Holly Bynoe is a visual artist, curator and writer from St. Vincent and the Grenadines she is currently living and working across the Caribbean. Bynoe is the co-founder and Editor-in-Chief of ARC Magazine, the premiere visual art and culture publication focusing on contemporary visual art created throughout the Caribbean and its diaspora. She is a recent graduate of Bard College | International Center of Photography where she earned an M.F.A. in Advanced Photographic Studies, and has exhibited internationally and regionally in solo and group shows including, The Exquisite Landscape, ICP, New York; Interiority Complex: A Conversation Series, Camera Club of New York, New York; and Wrestling with the Image: Caribbean Interventions, organized by the World Bank and the OAS, and "About Change". The most recent exhibitions are Disillusions: Gendered Visions of the Caribbean and its Diaspora at the Middlesex County College in New Jersey and the Sylvia Wald and Po Kim Gallery in New York City.

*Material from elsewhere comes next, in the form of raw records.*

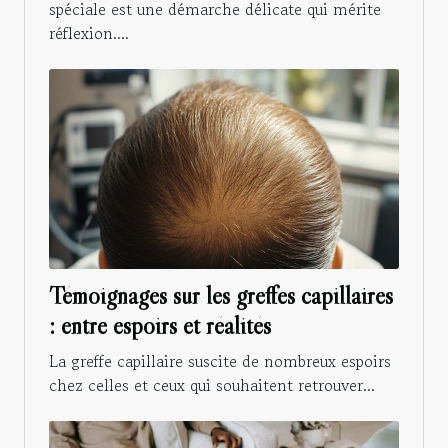
spéciale est une démarche délicate qui mérite
réflexion....
Témoignages sur les greffes capillaires
: entre espoirs et réalités
La greffe capillaire suscite de nombreux espoirs
chez celles et ceux qui souhaitent retrouver...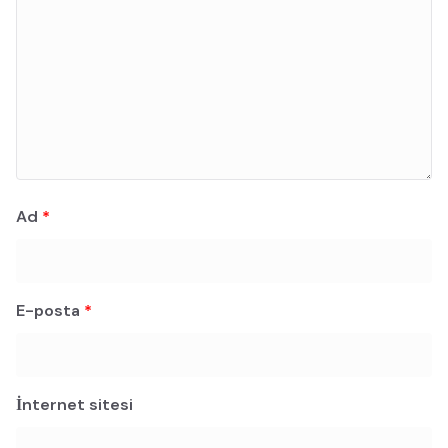
Ad
*
E-posta
*
İnternet sitesi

As editor and curator of ARC Magazine, Bynoe and has organized and curated various exhibitions across the Caribbean in collaboration with several formal and informal art spaces including New Media, an annual collaborative exhibition held in conjunction with the trinidad+tobago film festival and Forever Forged, Forever Becoming at the AACDD festival at the Oxo Tower in London. In March 2013, ARC Magazine was invited to present the publication at VOLTA NY where she spearheaded the production and execution of an exhibitors booth, and most recently she has been appointed local curator of the BIAC: Martinique scheduled to take place in November 2013-Jan 2014.
Spanning the mediums of Photography, Writing and Video, my practice confronts through visual and textual juxtapositions the issues of identity, politics and place. I am interested in interrogating states of being; those residing between history and myth, between remembering and inevitable erasure. The narratives and fictions dispersed throughout the Anglophone Caribbean and its Diaspora, contains the sites I contemplate to address experience and belonging.
My collages identified as Compounds are constructed through a central device of layering and re-configuring. The weathering and deterioration of pixels reinforces the idea of an unreliable voice, highlighting the loss of a true narrative space. Tangled lineages and migrations are dissected to expose figures and faces that are distorted, collapsed and veiled. I examine maps, charts, and oceans to reconfigure their stories within my writing; I seek within structure and composition to consider the colonization of language and the implications of past and present passages. The sea is history and within that history there is only fiction.